I may be exaggerating my confidence in USC beating Hawai’i. When you can throw for five touchdowns in one half like Colt did to the Sun Devils you should believe you’ll win any game. And the Warriors would be a wee bit excited to play USC, whom they’ve never beaten in six tries, in the Coliseum in front of a national audience – and since ESPN is pushing for it, it’ll be a national audience. Throw in the fact that the Warriors really would have a legit shot of being the first team in six years to beat USC at home and you’ll have a formula for good football watching. For the love of all that is good in this world please don’t make me watch Southern California-Idaho. Please.

And for any (hypothetical) Vandal fans, I’m not mocking you. I’m just stating the truth. This would be mocking you.
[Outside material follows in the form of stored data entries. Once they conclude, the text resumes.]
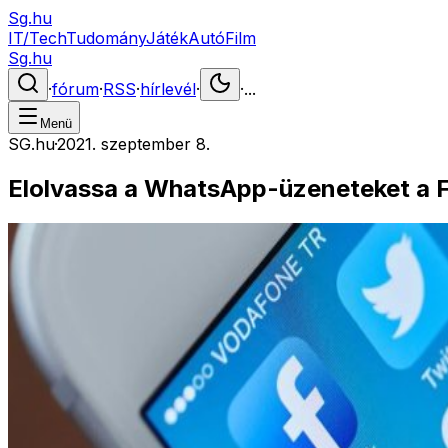
Sg.hu
IT/Tech
Tudomány
Játék
Autó
Film
Sg.hu
·
fórum
·
RSS
·
hírlevél
·
·
...
Menü
SG.hu
·
2021. szeptember 8.
Elolvassa a WhatsApp-üzeneteket a 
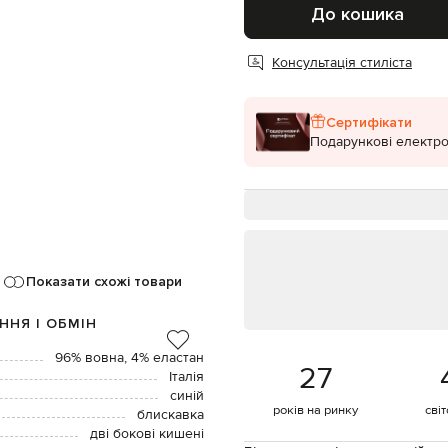
До кошика
Консультація стиліста
Сертифікати
Подарункові електро
Показати схожі товари
ННЯ І ОБМІН
96% вовна, 4% еластан
27
Італія
синій
років на ринку
сві
блискавка
дві бокові кишені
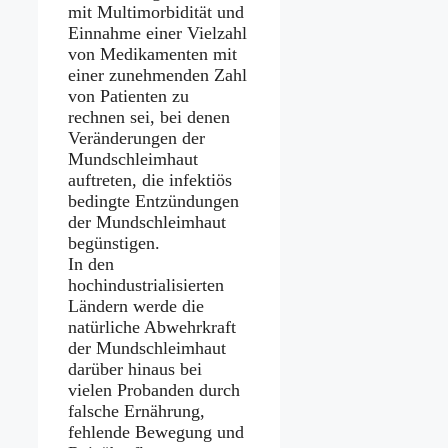
mit Multimorbidität und
Einnahme einer Vielzahl
von Medikamenten mit
einer zunehmenden Zahl
von Patienten zu
rechnen sei, bei denen
Veränderungen der
Mundschleimhaut
auftreten, die infektiös
bedingte Entzündungen
der Mundschleimhaut
begünstigen.
In den
hochindustrialisierten
Ländern werde die
natürliche Abwehrkraft
der Mundschleimhaut
darüber hinaus bei
vielen Probanden durch
falsche Ernährung,
fehlende Bewegung und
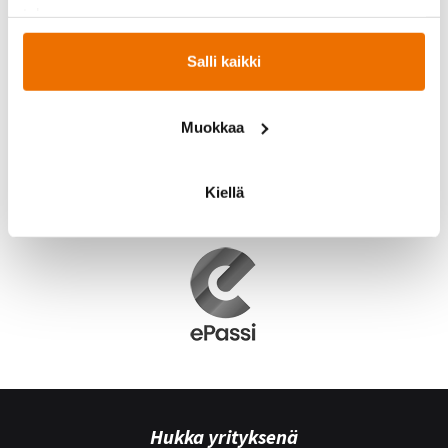
tahansa.
Salli kaikki
Muokkaa
Kiellä
Hukka yrityksenä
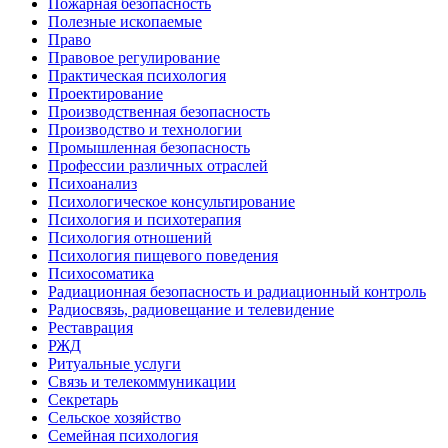
Пожарная безопасность
Полезные ископаемые
Право
Правовое регулирование
Практическая психология
Проектирование
Производственная безопасность
Производство и технологии
Промышленная безопасность
Профессии различных отраслей
Психоанализ
Психологическое консультирование
Психология и психотерапия
Психология отношений
Психология пищевого поведения
Психосоматика
Радиационная безопасность и радиационный контроль
Радиосвязь, радиовещание и телевидение
Реставрация
РЖД
Ритуальные услуги
Связь и телекоммуникации
Секретарь
Сельское хозяйство
Семейная психология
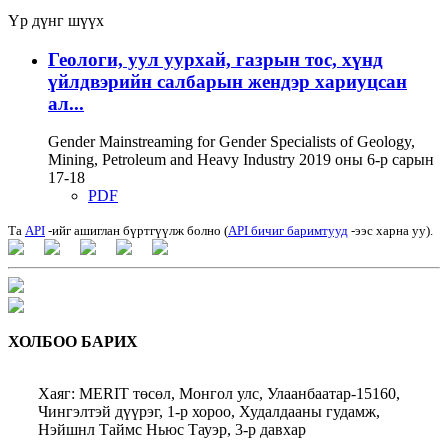
Үр дүнг шүүх
Геологи, уул уурхай, газрын тос, хүнд
үйлдвэрийн салбарын жендэр хариуцсан
ал...
Gender Mainstreaming for Gender Specialists of Geology,
Mining, Petroleum and Heavy Industry 2019 оны 6-р сарын
17-18
PDF
Та
API
-ийг ашиглан бүртгүүлж болно (
API бичиг баримтууд
-ээс харна уу).
ХОЛБОО БАРИХ
Хаяг: MERIT төсөл, Монгол улс, Улаанбаатар-15160,
Чингэлтэй дүүрэг, 1-р хороо, Худалдааны гудамж,
Нэйшнл Таймс Ньюс Тауэр, 3-р давхар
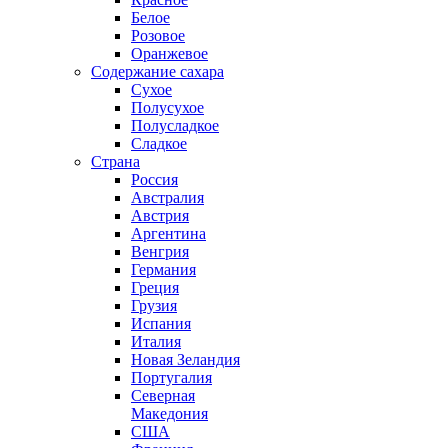
Белое
Розовое
Оранжевое
Содержание сахара
Сухое
Полусухое
Полусладкое
Сладкое
Страна
Россия
Австралия
Австрия
Аргентина
Венгрия
Германия
Греция
Грузия
Испания
Италия
Новая Зеландия
Португалия
Северная
Македония
США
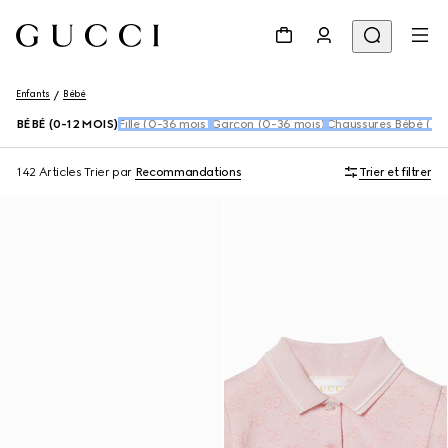
Enfants
Bébé
BÉBÉ (0-12 MOIS)
Fille (0-36 mois)
Garçon (0-36 mois)
Chaussures Bébé (16
142 Articles
Trier par
Recommandations
Trier et filtrer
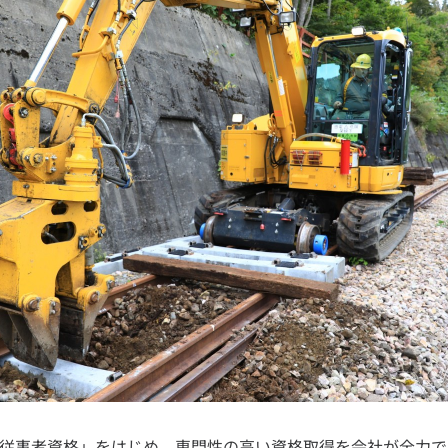
事従事者資格」をはじめ、専門性の高い資格取得を会社が全力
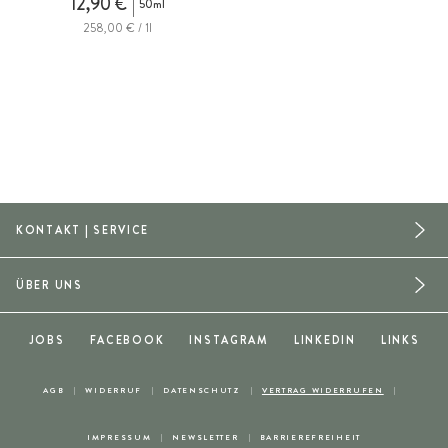
12,90 €
50ml
258,00 € / 1l
KONTAKT | SERVICE
ÜBER UNS
JOBS
FACEBOOK
INSTAGRAM
LINKEDIN
LINKS
AGB
WIDERRUF
DATENSCHUTZ
VERTRAG WIDERRUFEN
IMPRESSUM
NEWSLETTER
BARRIEREFREIHEIT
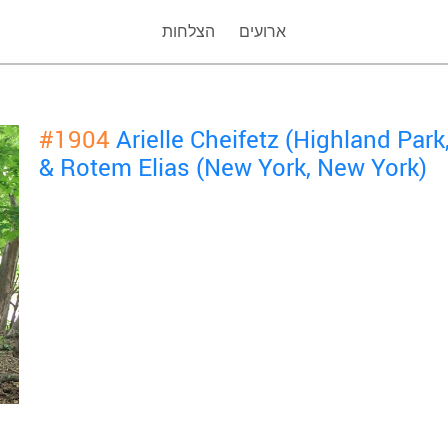
ארועים
הצלחות
#1904
Arielle Cheifetz (Highland Par
& Rotem Elias (New York, New York)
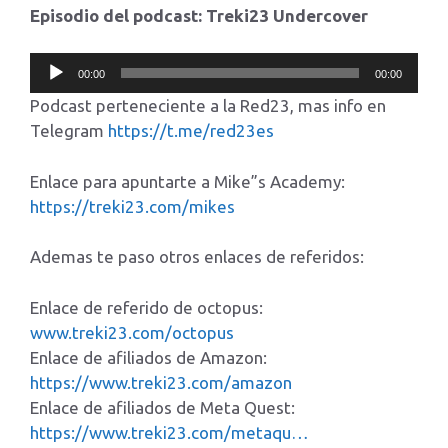
Episodio del podcast: Treki23 Undercover
Reproductor
00:00
00:00
de
Podcast perteneciente a la Red23, mas info en
audio
Telegram
https://t.me/red23es
Enlace para apuntarte a Mike”s Academy:
https://treki23.com/mikes
Ademas te paso otros enlaces de referidos:
Enlace de referido de octopus:
www.treki23.com/octopus
Enlace de afiliados de Amazon:
https://www.treki23.com/amazon
Enlace de afiliados de Meta Quest:
https://www.treki23.com/metaqu…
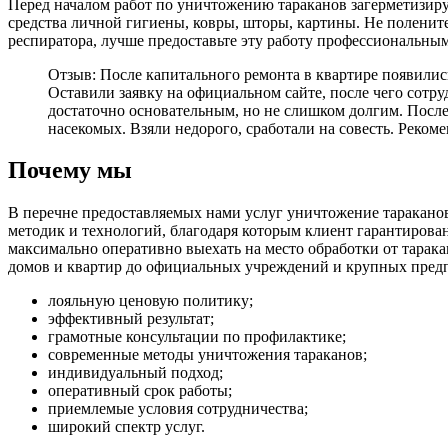
Перед началом работ по уничтожению тараканов загерметизир
средства личной гигиены, ковры, шторы, картины. Не полените
респиратора, лучше предоставьте эту работу профессиональны
Отзыв: После капитального ремонта в квартире появилис
Оставили заявку на официальном сайте, после чего сот
достаточно основательным, но не слишком долгим. После
насекомых. Взяли недорого, сработали на совесть. Рекоме
Почему мы
В перечне предоставляемых нами услуг уничтожение таракано
методик и технологий, благодаря которым клиент гарантирова
максимально оперативно выехать на место обработки от тарака
домов и квартир до официальных учреждений и крупных предп
лояльную ценовую политику;
эффективный результат;
грамотные консультации по профилактике;
современные методы уничтожения тараканов;
индивидуальный подход;
оперативный срок работы;
приемлемые условия сотрудничества;
широкий спектр услуг.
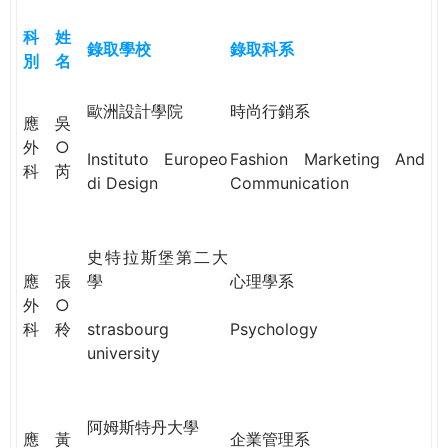
e
際
科
姓
葳
錄取學校
錄取科系
別
名
r
格。
培
歐洲設計學院
時尚行銷系
e
養
應
吳
具
外
○
Instituto Europeo
Fashion Marketing And
國
科
芮
di Design
Communication
際
移
動
史特拉斯堡第二大
力
應
張
學
心理學系
的
外
○
世
科
秢
strasbourg
Psychology
界
university
公
民。
WAGOR
阿姆斯特丹大學
TODAY
應
黃
企業管理系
However, despite my taking the time to write the above the chances of this deal happening appear to be somewhat slim. Hawai’i-USC has been in the works for a long time now. Both Idaho and USC have been trying to get out of their “game” ever since Holt left Moscow to coach in Los Angeles, but the Trojans have had a hard time convincing teams to give them a single home game. The schedule is full until at least the next decade with Syracuse being added to the 2008 and 2010 seasons, thanks to former Trojan and current Orangemen athletic director Daryl Gross. (Don’t go by the official schedules at the USC athletic website; they haven’t been updated because the deal is a handshake one so far. I’d still say it’s a 90% chancer.) The Trojans don’t have much room to negotiate a true home-and-home and are looking for a one year thing at the Coliseum to balance out six games on the road in 2007. Under NCAA rules Hawai’i can schedule up to five non-conference games a season. The only thing I’ve found is a brief blurb here:

Hawaii athletic director Herman Frazier said they [remaining non-conference games] will be Division I, and is leaning toward home games after Brennan announced Wednesday he will return for his senior season rather than go pro.

C’mon! First rule of athletic directors at mid-majors hoping to push a Heisman candidate: clever is nice, schedule is nicer. Sure, you can try putting together a DVD and sending free copies to all the voters. You could even erect a 100-ft. billboard in downtown New York – but then you’d be Joey Harrington, and no one wants that. Not even Joey Harrington. Heisman voters are stupid, archaic beings who belong to a silly group that hands out an overrated trophy… but they also pay attention to the schedule a candidate plays. If Frazier is worried Colt’s campaign needs a boost by adding home games, he’d do better by the former Mater Dei High quarterback if he asked himself what kind of boost Colt would get by beating the pre-season top ranked Trojans in Los Angeles. In a race featuring at least three or four candidates with better chances than him, a good game against USC is Colt’s best hope for a ticket to New York. Will any of that change what appears to be a foregone slaughter of (yawn) Idaho in the Coliseum? Probably not. Am I gonna get anything out of a couple thousand words advocating USC putting a Heisman candidate on the schedule in a season in which the Trojans have a good shot at the national championship? Probably not.

Boo.

This doesn’t really belong at the end of the post, but 2004 Auburn Tigers? I liked you. I really did. Still: HA-ha.